I haven't taken anything personally. I haven't excluded those that have excluded me, because I am hoping, not expecting, that they will be willing to explain themselves. If I agree with their reasoning, then I can better myself or be accountable for where they see shortcomings. If I disagree with their reasoning or lack thereof, then I can place them as an exclusion and we both go on our way.

Someone might think that you just need more time or something.

I am not concerned about my personal situation; I am discussing principles and concepts. My situation was just an example of exclusions and to discuss "retaliatory" or frivolous exclusions.

Just imagine this from the logistics perspective - are you going to troll the whole list every day to check if someone excluded you without explanation so that you could counter-exclude them?
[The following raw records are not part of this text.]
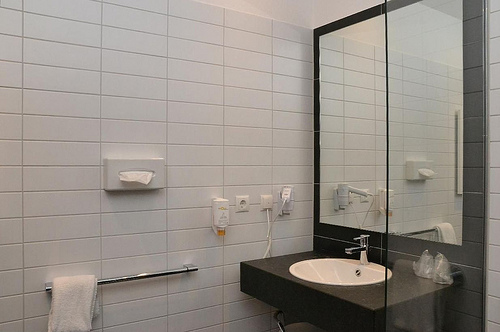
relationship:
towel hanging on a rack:
[48, 274, 98, 330] [45, 264, 199, 291]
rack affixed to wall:
[45, 264, 199, 291] [3, 4, 317, 330]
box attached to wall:
[102, 155, 169, 191] [3, 4, 317, 330]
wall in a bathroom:
[385, 0, 499, 328] [1, 0, 498, 328]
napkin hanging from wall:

This is why the original premise was that I felt wronged by a friend. I would have never known either of these users had excluded me, if I hadn't added them already to my own list. Only to feel confused when I clearly misunderstood our relationship. I'm not hunting for exclusions, but speaking from the context of someone turning on a dime without explanation and seemingly ignoring the situation.


Absence of explanation is not absence of reason.

I understand and mentioned exactly that. I am giving them the benefit of the doubt and assuming they have a good reason for excluding me. I cannot carry this assumption forever without justification, however.

Perhaps they didn't want to contact you to avoid this exact drama. I've never been contacted by anyone who excluded me nor would I contact any of my exclusions and I don't have any expectations in that regard. I don't think there is a general expectation in the community either.

I'm not looking for drama. I sent them a discrete PM asking for an explanation, never got an explanation and still don't expect one. Again though, without an explanation I see that exclusion as something I vehemently disagree with and see no reason for. It makes me trust their inclusions, exclusions and even ratings less; as this gives me the impression they are willing to be flippant with them.

You're free to do what you want with your list but what you're describing sounds like some cringy and unnecessary quid pro quo.

I'll pose the same question to you as I did to Lauda, then. Will another's opinion of yourself have any influence on your opinion of that individual?

I'm not exactly sure what about that is cringe or unnecessary. I cannot just assume that an unexplained exclusion is justified, especially when I am involved and it is against me. That would be self-defeating and foolish, that circular logic would be the definition of submission. If you explain why you dislike or distrust me, then I am able to assess that information to either implement or contend that information. Without that I am taking guesses and seems foolish to bow my head while I get kicked.

Regardless, I haven't added any "retaliatory" exclusions; simply removed them from my inclusions for now.